Le mot populisme sonne immédiatement aux oreilles comme une appellation négative. C’est tout à fait paradoxal car par quelle insinuation péjorative pourrait-on qualifier sa racine, le peuple ?

L’utilisation du terme est très récente dans les discours et analyses politiques. Ce n’est que rétroactivement qu’on a qualifié de ce mot tous les personnages et mouvements politiques dans l’histoire qui en avaient les caractères.

Essayons d’étudier la structure du mot avant d’en donner une définition pour en arriver à la conséquence dévastatrice qu’il qualifie.

Étude lexicale du mot

Les mots n’ont pas seulement des acceptions différentes selon les situations (le contexte), ils ont parfois cette particularité de créer, soit un antagonisme soit une accentuation par rapport au radical, en fonction de leurs terminaisons. C’est le cas des mots en –isme ou –iste bien que la conclusion ne soit pas générale.

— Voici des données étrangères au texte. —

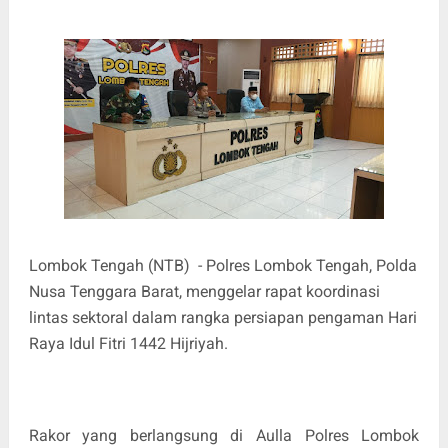
Lombok Tengah (NTB) - Polres Lombok Tengah, Polda
Nusa Tenggara Barat, menggelar rapat koordinasi
lintas sektoral dalam rangka persiapan pengaman Hari
Raya Idul Fitri 1442 Hijriyah.
Rakor yang berlangsung di Aulla Polres Lombok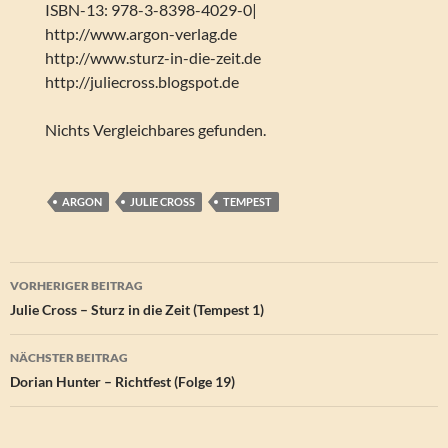
ISBN-13: 978-3-8398-4029-0|
http://www.argon-verlag.de
http://www.sturz-in-die-zeit.de
http://juliecross.blogspot.de
Nichts Vergleichbares gefunden.
ARGON
JULIE CROSS
TEMPEST
Beitragsnavigation
VORHERIGER BEITRAG
Julie Cross – Sturz in die Zeit (Tempest 1)
NÄCHSTER BEITRAG
Dorian Hunter – Richtfest (Folge 19)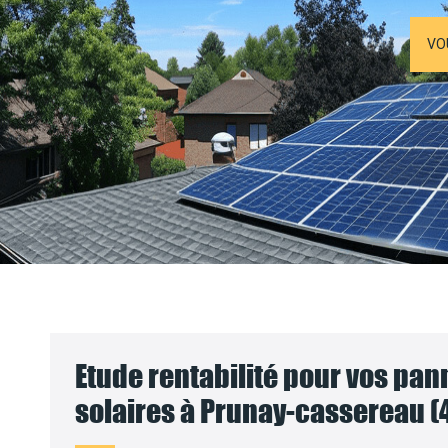
VO
Etude rentabilité pour vos pa
solaires à Prunay-cassereau (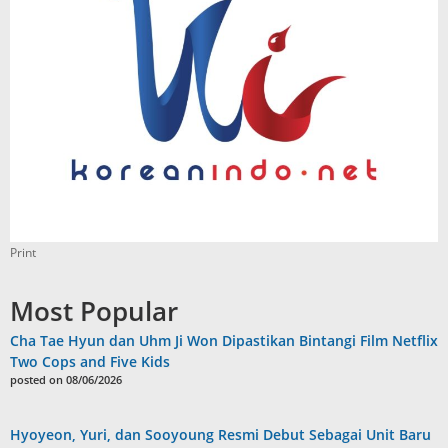
Print
Most Popular
Cha Tae Hyun dan Uhm Ji Won Dipastikan Bintangi Film Netflix
Two Cops and Five Kids
posted on 08/06/2026
Hyoyeon, Yuri, dan Sooyoung Resmi Debut Sebagai Unit Baru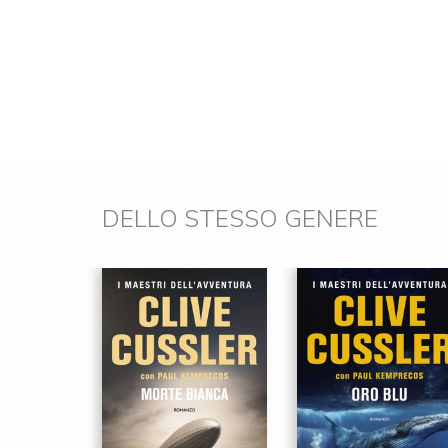
DELLO STESSO GENERE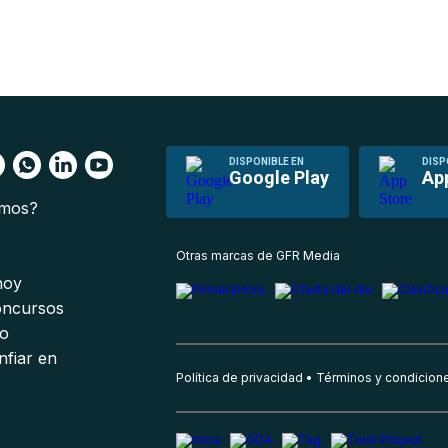
DISPONIBLE EN
DISP
Google Play
Ap
omos?
s
Otras marcas de GFR Media
 hoy
oncursos
io
nfiar en
Política de privacidad
Términos y condicion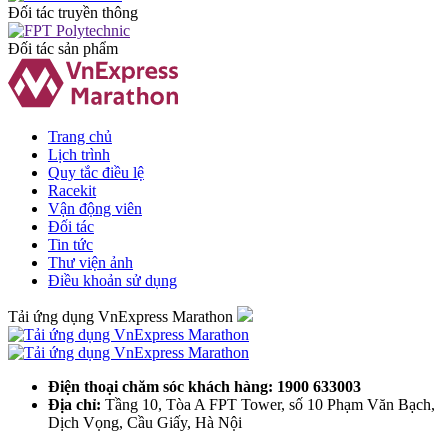
Đối tác truyền thông
Đối tác sản phẩm
Trang chủ
Lịch trình
Quy tắc điều lệ
Racekit
Vận động viên
Đối tác
Tin tức
Thư viện ảnh
Điều khoản sử dụng
Tải ứng dụng VnExpress Marathon
Điện thoại chăm sóc khách hàng: 1900 633003
Địa chỉ:
Tầng 10, Tòa A FPT Tower, số 10 Phạm Văn Bạch,
Dịch Vọng, Cầu Giấy, Hà Nội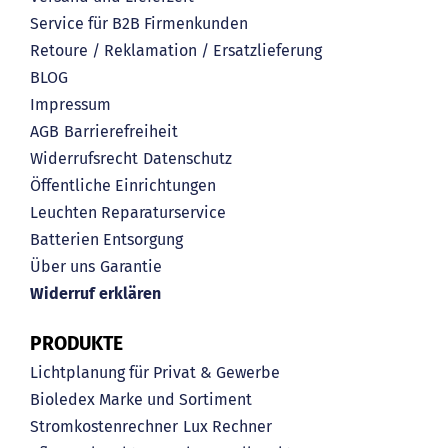
Service für B2B Firmenkunden
Retoure / Reklamation / Ersatzlieferung
BLOG
Impressum
AGB
Barrierefreiheit
Widerrufsrecht
Datenschutz
Öffentliche Einrichtungen
Leuchten Reparaturservice
Batterien Entsorgung
Über uns
Garantie
Widerruf erklären
PRODUKTE
Lichtplanung für Privat & Gewerbe
Bioledex Marke und Sortiment
Stromkostenrechner
Lux Rechner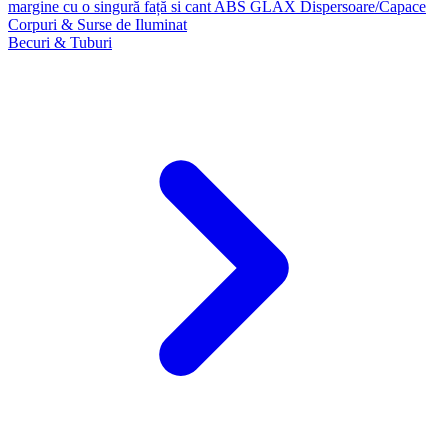
margine cu o singură față si cant ABS GLAX
Dispersoare/Capace
Corpuri & Surse de Iluminat
Becuri & Tuburi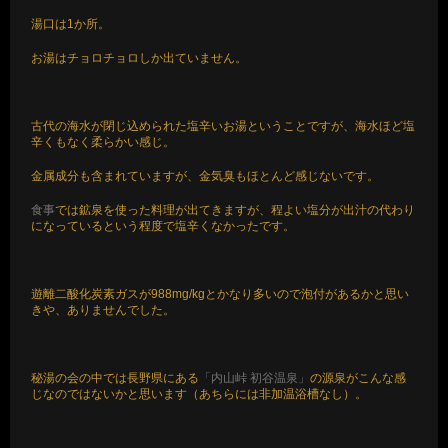
湯口は1か所。
お湯はチョロチョロしか出ていません。
古代の海水が閉じ込められた塩辛いお湯ということですが、海水ほど塩
辛くもなく柔らかい感じ。
金属成分も含まれていますが、金気臭もほとんど感じないです。
食事
では鉱泉を使った料理が出てきますが、程よい塩分が出汁の代わり
になっているという程度で塩辛くなかったです。
遊離二酸化炭素ガスが988mg/kgとかなり多いので泡付があるかと思い
きや、ありませんでした。
秘湯の会の中では長野県にある
「内山峠 初谷温泉」
の源泉がこんな感
じなのではないかと思います（あちらには非加温浴槽なし）。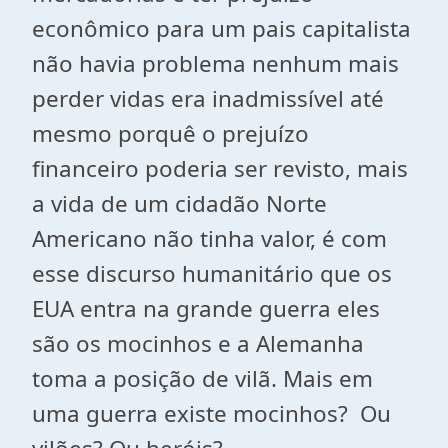
econômico para um pais capitalista
não havia problema nenhum mais
perder vidas era inadmissível até
mesmo porquê o prejuízo
financeiro poderia ser revisto, mais
a vida de um cidadão Norte
Americano não tinha valor, é com
esse discurso humanitário que os
EUA entra na grande guerra eles
são os mocinhos e a Alemanha
toma a posição de vilã. Mais em
uma guerra existe mocinhos? Ou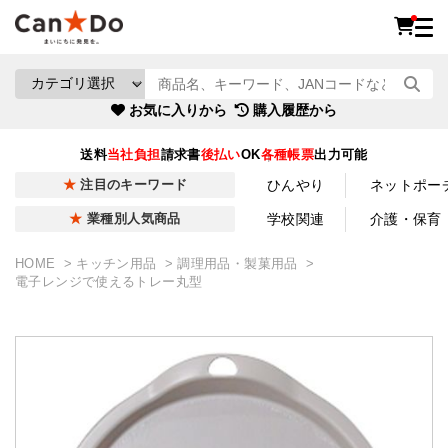
お気に入りから
購入履歴から
送料
当社負担
請求書
後払い
OK
各種帳票
出力可能
ひんやり
ネットポー
注目のキーワード
学校関連
介護・保育
業種別人気商品
HOME
キッチン用品
調理用品・製菓用品
電子レンジで使えるトレー丸型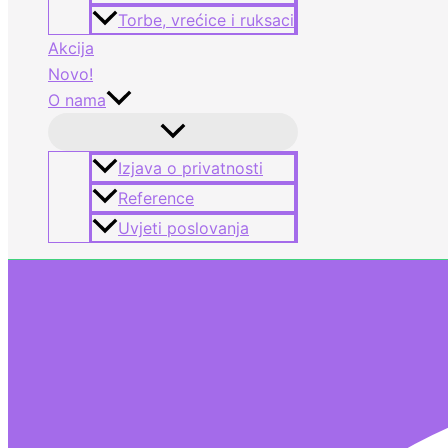
Torbe, vrećice i ruksaci
Akcija
Novo!
O nama
Izjava o privatnosti
Reference
Uvjeti poslovanja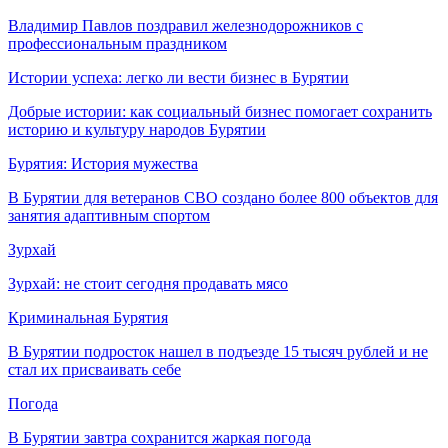
Владимир Павлов поздравил железнодорожников с
профессиональным праздником
Истории успеха: легко ли вести бизнес в Бурятии
Добрые истории: как социальный бизнес помогает сохранить
историю и культуру народов Бурятии
Бурятия: История мужества
В Бурятии для ветеранов СВО создано более 800 объектов для
занятия адаптивным спортом
Зурхай
Зурхай: не стоит сегодня продавать мясо
Криминальная Бурятия
В Бурятии подросток нашел в подъезде 15 тысяч рублей и не
стал их присваивать себе
Погода
В Бурятии завтра сохранится жаркая погода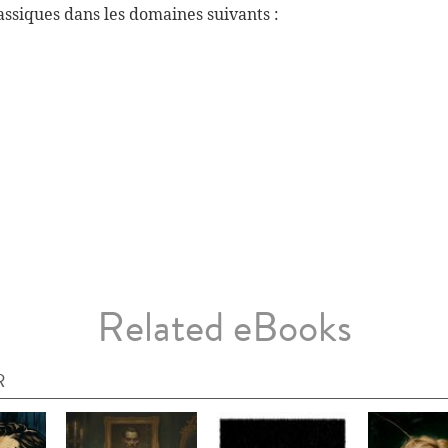
ssiques dans les domaines suivants :
Related eBooks
R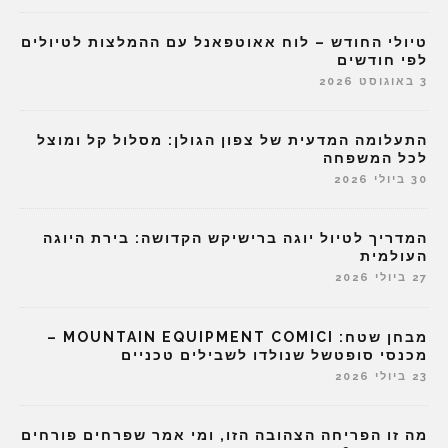
טיולי החודש – לוח אאוטפאנל עם ההמלצות לטיולים
לפי חודשים
3 באוגוסט 2026
התעלומה המדעית של צפון הגולן: מסלול קל ומוצל
לכל המשפחה
30 ביולי 2026
המדריך לטיול יוגה ברישיקש הקדושה: בירת היוגה
העולמית
27 ביולי 2026
מבחן שטח: MOUNTAIN EQUIPMENT COMICI –
מכנסי סופטשל שנולדו לשבילים טכניים
23 ביולי 2026
מה זו הפריחה הצהובה הזו, ומי אמר שפרחים פורחים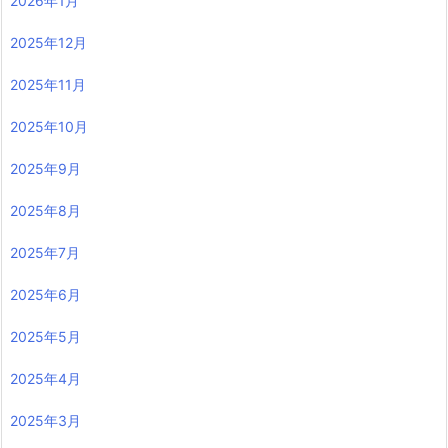
2026年1月
2025年12月
2025年11月
2025年10月
2025年9月
2025年8月
2025年7月
2025年6月
2025年5月
2025年4月
2025年3月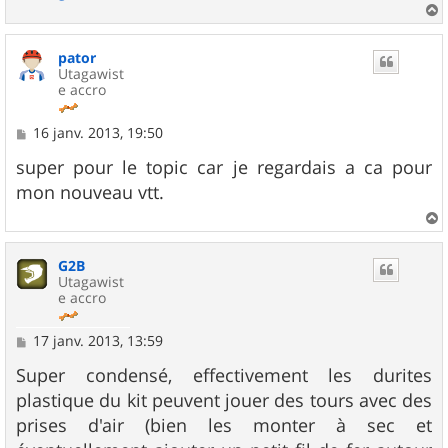
a
u
pator
t
Utagawist
e accro
M
16 janv. 2013, 19:50
e
s
super pour le topic car je regardais a ca pour
s
mon nouveau vtt.
a
g
e
a
u
G2B
t
Utagawist
e accro
M
17 janv. 2013, 13:59
e
s
Super condensé, effectivement les durites
s
plastique du kit peuvent jouer des tours avec des
a
g
prises d'air (bien les monter à sec et
e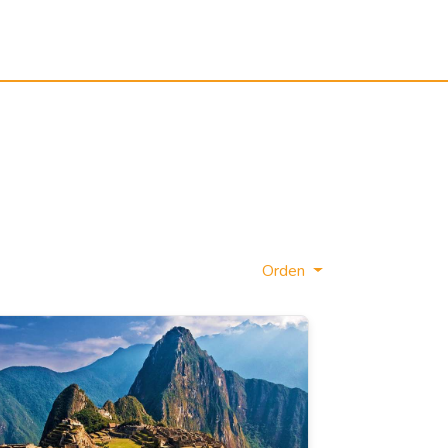
Orden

Une explication simple de la différence, -isme se réfère à un concept ou une idéologie comme féminisme, terrorisme ou indépendantisme. La terminaison en –iste se réfère à une personne et si on reprend les exemples précédents cela devient féministe, terroriste ou indépendantiste. On remarquera que cela s’applique indépendamment du genre. Les mots en –iste se justifient également lorsqu’ils sont des adjectifs qualificatifs d’un mot, comme une personne optimiste, une pensée réaliste ou une attitude belliciste.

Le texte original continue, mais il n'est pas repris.